Imagine London during Jane Austen’s time, a loud and brash city, filled with the stench of horse manure and sewage in the summer, and the smell of coal and wood smoke during the winter. Fog, thick as cotton, crept up from the Thames, snaking its tendrils and engulfing pedestrians and carriages alike. The rattle of wheels and horse’s hooves on cobblestones and the click click click of the pattens that protected a lady’s delicate slippers from mud were the ordinary sounds people were accustomed to. Above all this din, they could hear the cries of the street vendors.
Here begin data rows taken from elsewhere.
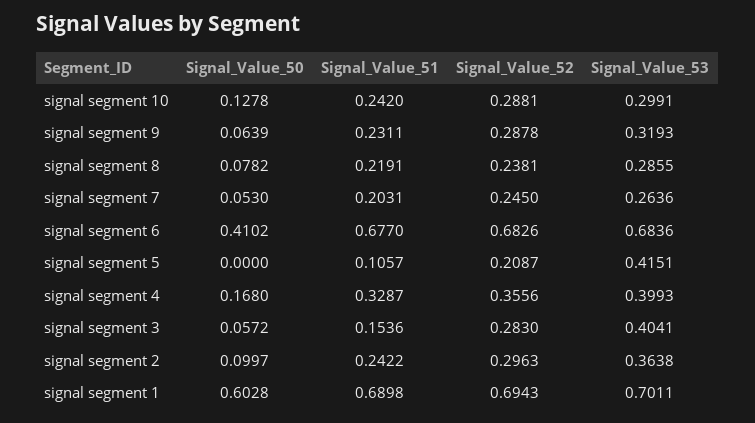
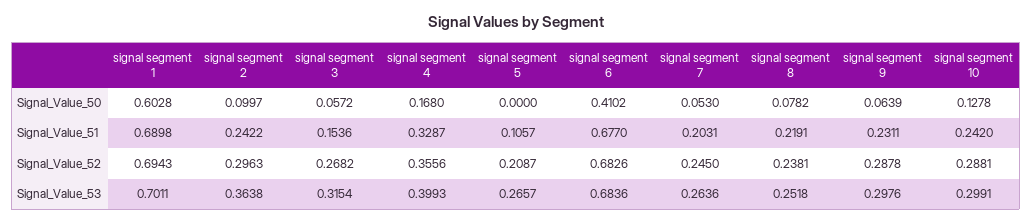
  {
    "Signal_Value_50": {
      "signal segment 10": 0.1278,
      "signal segment 9": 0.0639,
      "signal segment 8": 0.0782,
      "signal segment 7": 0.053,
      "signal segment 6": 0.4102,
      "signal segment 5": 0,
      "signal segment 4": 0.168,
      "signal segment 3": 0.0572,
      "signal segment 2": 0.0997,
      "signal segment 1": 0.6028
    },
    "Signal_Value_51": {
      "signal segment 10": 0.242,
      "signal segment 9": 0.2311,
      "signal segment 8": 0.2191,
      "signal segment 7": 0.2031,
      "signal segment 6": 0.677,
      "signal segment 5": 0.1057,
      "signal segment 4": 0.3287,
      "signal segment 3": 0.1536,
      "signal segment 2": 0.2422,
      "signal segment 1": 0.6898
    },
    "Signal_Value_52": {
      "signal segment 10": 0.2881,
      "signal segment 9": 0.2878,
      "signal segment 8": 0.2381,
      "signal segment 7": 0.245,
      "signal segment 6": 0.6826,
      "signal segment 5": 0.2087,
      "signal segment 4": 0.3556,
-     "signal segment 3": 0.283,
+     "signal segment 3": 0.2682,
      "signal segment 2": 0.2963,
      "signal segment 1": 0.6943
    },
    "Signal_Value_53": {
      "signal segment 10": 0.2991,
-     "signal segment 9": 0.3193,
+     "signal segment 9": 0.2976,
-     "signal segment 8": 0.2855,
+     "signal segment 8": 0.2518,
      "signal segment 7": 0.2636,
      "signal segment 6": 0.6836,
-     "signal segment 5": 0.4151,
+     "signal segment 5": 0.2657,
      "signal segment 4": 0.3993,
-     "signal segment 3": 0.4041,
+     "signal segment 3": 0.3154,
      "signal segment 2": 0.3638,
      "signal segment 1": 0.7011
    }
  }

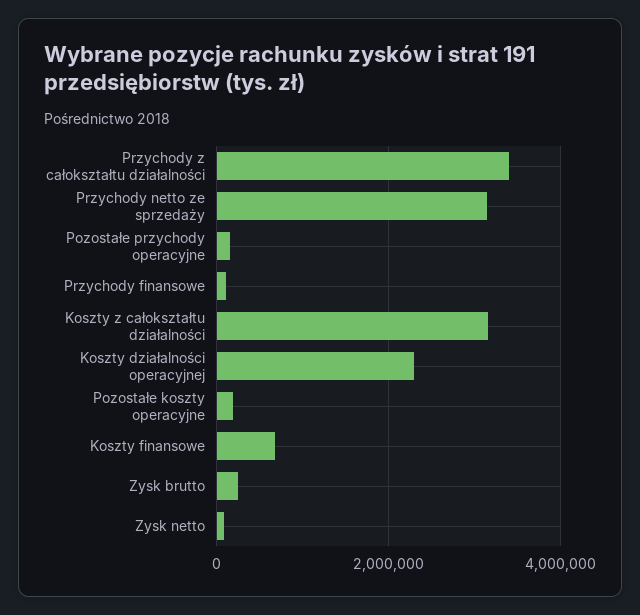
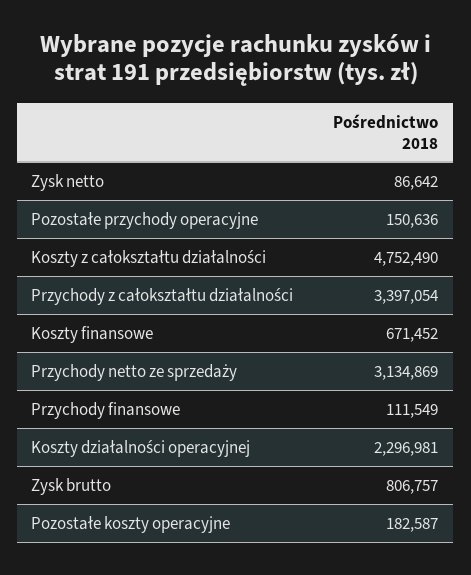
  {
    "Przychody z całokształtu działalności": 3397054,
    "Przychody netto ze sprzedaży": 3134869,
    "Pozostałe przychody operacyjne": 150636,
    "Przychody finansowe": 111549,
-   "Koszty z całokształtu działalności": 3200000,
+   "Koszty z całokształtu działalności": 4752490,
    "Koszty działalności operacyjnej": 2296981,
    "Pozostałe koszty operacyjne": 182587,
    "Koszty finansowe": 671452,
-   "Zysk brutto": 200000,
+   "Zysk brutto": 806757,
    "Zysk netto": 86642
  }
Cries are phrases which, beginning in the 15th century, were called out in the streets by itinerant sellers of food and other commodities and by people offering their trades. They were especially prevalent in large towns and advertised for sale such diverse products and services as strawberries, fish, brooms, muffins, printed ballads and chimney sweeping. The criers were poor, and apparently loud and annoying. In 1711 Joseph Addison wrote an essay in The Spectator complaining of the noise at night and the loud, unpleasant manner in which the cries were uttered. “Milk” he writes “is generally sold in a note above high E, and in sounds so exceedingly shrill that it often sets our teeth an edge. (From Cries of London, see below).

Ripe Strawberries ripe, Ripe Strawberries ripe. Six-pence a pottle fine strawberries ripe strawberries…only six-pence a pottle… I have ripe Strawberries ripe, Ripe Strawberries ripe.


Who will buy a new love song? Only a ha’-penny a piece…Who will buy a hew love song? Only a ha’-penny a piece.